The Montezuma Road project, officially known as “Water Group Job 923,” was unanimously approved by the San Diego City Council last July.
According to SDSU’s Media Relations Specialist Gina Jacobs, SDSU was not consulted about the project prior to its approval. The school’s consent was not required because the streets being worked on are property of the City of San Diego.
The project is being managed by the City of San Diego’s Engineering & Capital Projects Department. According to the department’s official project fact sheet, the goal is to replace aging and deteriorated cast-iron water mains installed in the early 1950s or earlier, as mandated by the California Department of Public Health.
San Diego’s website lists multiple benefits of the construction, including increased water capacity, decreased possibility of disrupted service because of main breaks and installation of new curb ramps where necessary.
The project has partially closed lanes on Montezuma Road between 8 a.m. and 5 p.m. on weekdays and blocked off most street parking. Garcia said this has made her late for class on more than one occasion.
“I’m late pretty much three days of the week, and I’m here five days a week,” Garcia said.
The project has affected students who live near campus as well. Students who live on Montezuma Road have reported temporary power losses and loud construction noises, sometimes as early as 7:40 a.m.
“As with any construction project, there will always be some inconveniences,” ECPD Senior Public Information Officer Racquel Vasquez wrote in an email. “However, the newly installed pipeline system will increase water reliability to the entire community.”
According to Vasquez, students should incorporate extra time into their daily commutes or use alternative means of transportation, such as carpooling and mass transit.

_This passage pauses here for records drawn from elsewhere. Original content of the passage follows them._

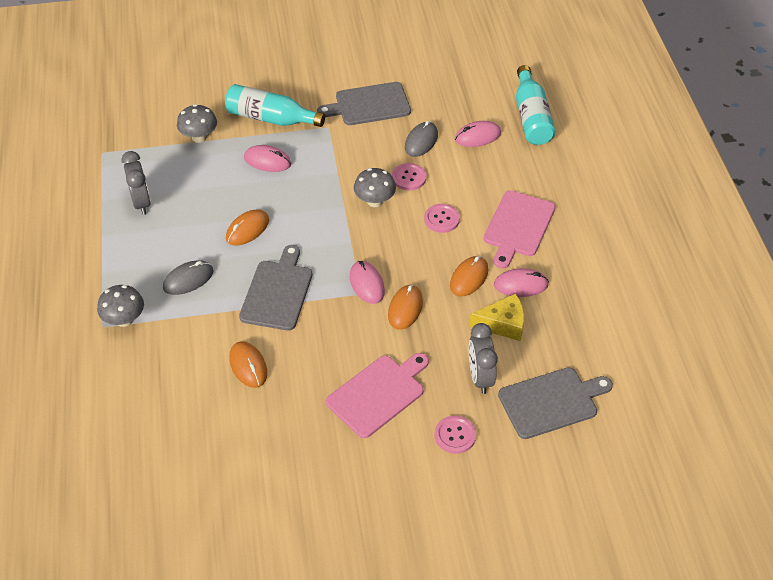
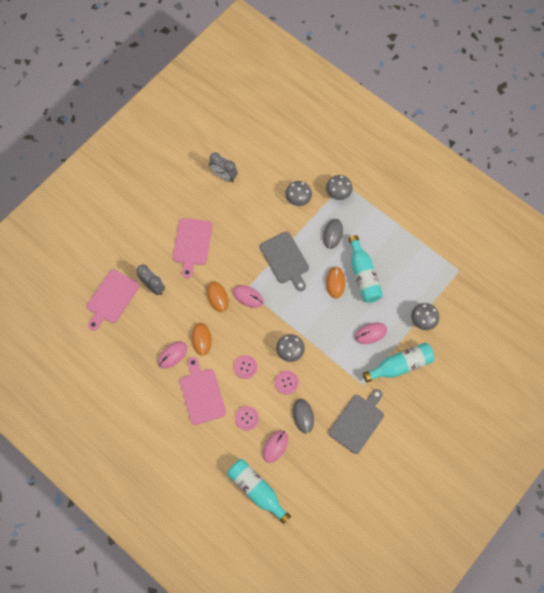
camera: 140 degrees right, 20 degrees up
grey clock [121,151,151,215] -> grey clock moved to [209,153,238,182]
orange mouse [229,341,267,388] -> none
pink button [434,416,476,454] -> pink button moved to [235,406,259,431]
yellow cheese [469,293,524,341] -> none
grey cutting board [498,367,613,439] -> pink cutting board [87,270,139,331]
none -> grey mushroom [285,181,312,206]
none -> turquoise bottle [349,235,383,303]

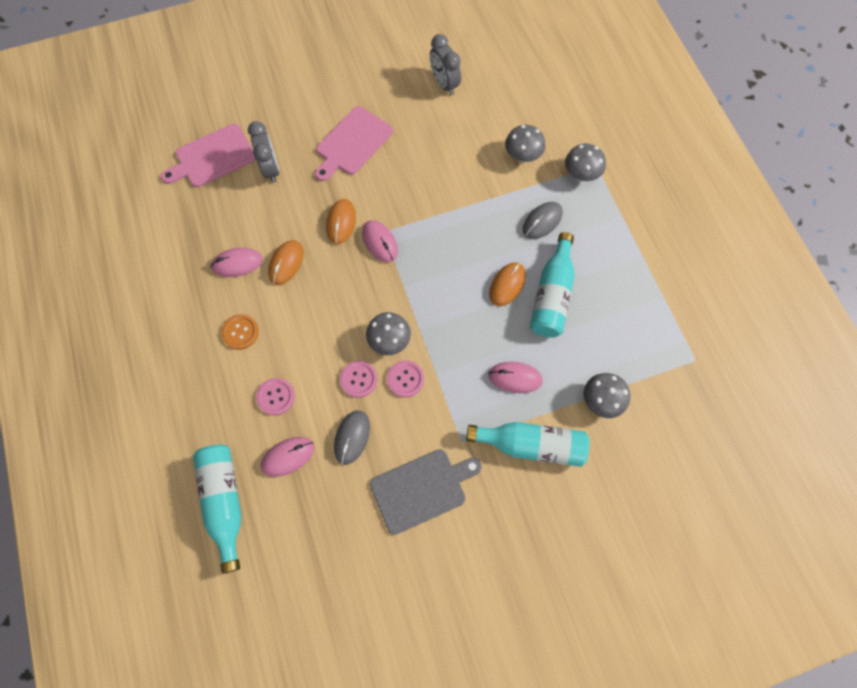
camera: 30 degrees right, 0 degrees up
pink cutting board [180,357,226,425] -> orange button [221,314,259,350]
pink button [234,355,257,379] -> pink button moved to [387,360,424,398]
grey cutting board [260,232,309,291] -> none

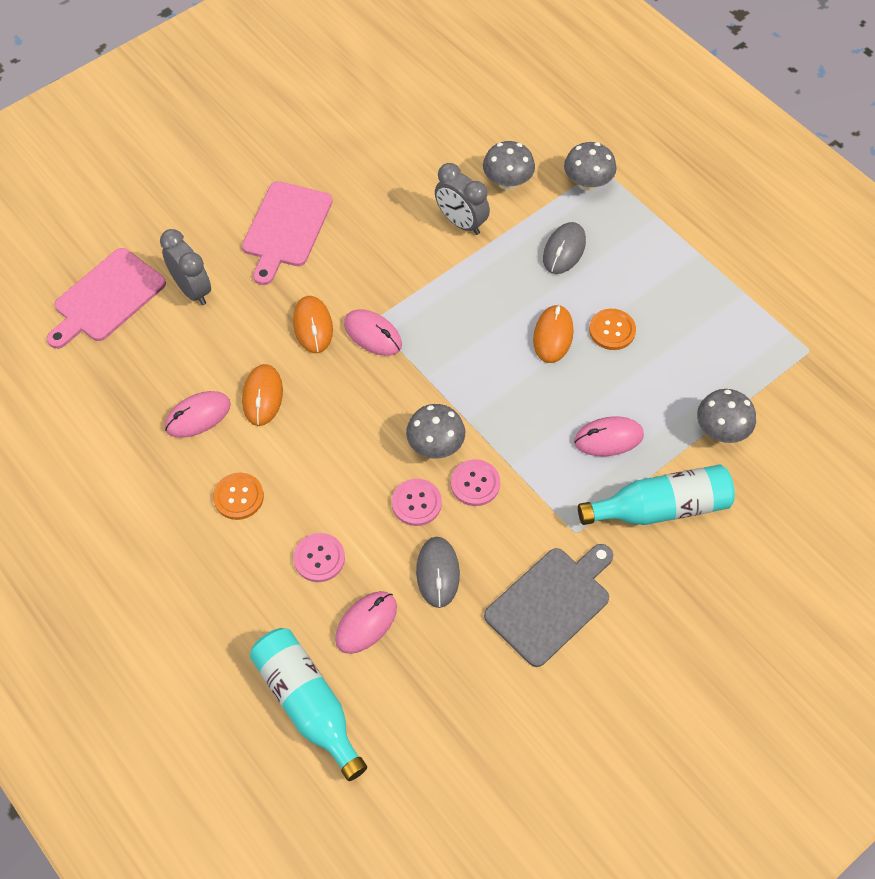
camera: 20 degrees left, 10 degrees down
grey clock [430,34,461,96] -> grey clock moved to [435,163,490,235]
turquoise bottle [530,232,575,338] -> orange button [589,309,636,350]

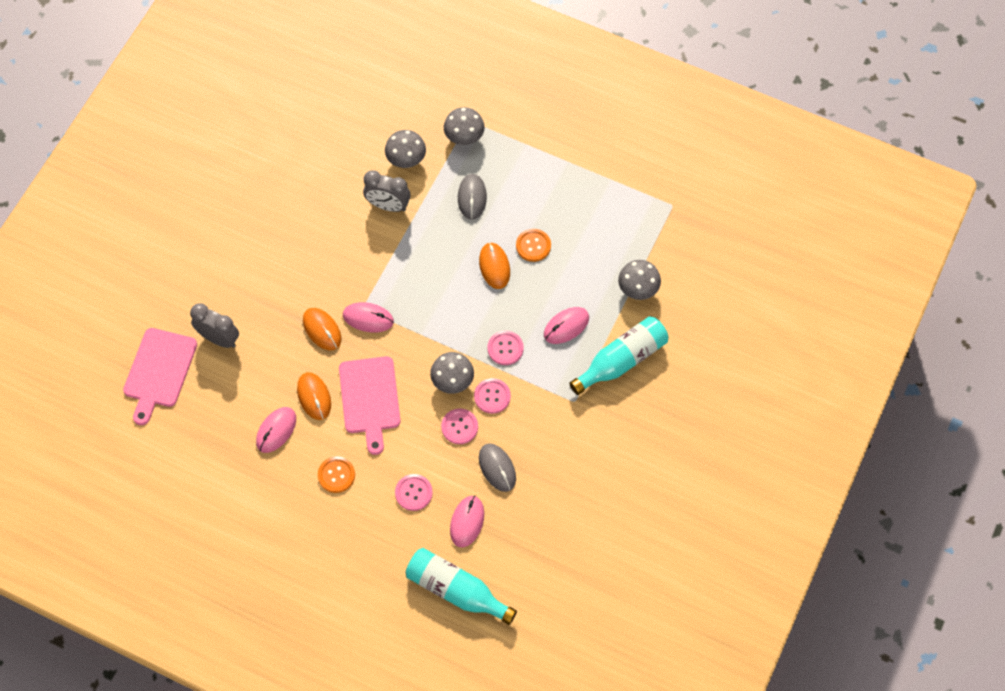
camera: 25 degrees left, 5 degrees up
pink cutting board [242,181,333,285] -> pink cutting board moved to [339,356,401,455]
grey cutting board [484,544,613,667] -> none
none -> pink button [487,331,524,365]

The project’s fact sheet stated it was originally estimated to start in April. However, the project commenced March 3 because of a City of San Diego-issued notice to proceed, approximately a month ahead of schedule.
According to Vasquez, the contractor is currently ahead of schedule and should finish before the early June deadline.
Garcia said she wishes they had started in June instead.
“I don’t understand why they couldn’t have pushed it to summer, when not as many people are coming to campus,” Garcia said. “I’m sure it has a great purpose, but it’s kind of annoying to a driver who wants to get to school.”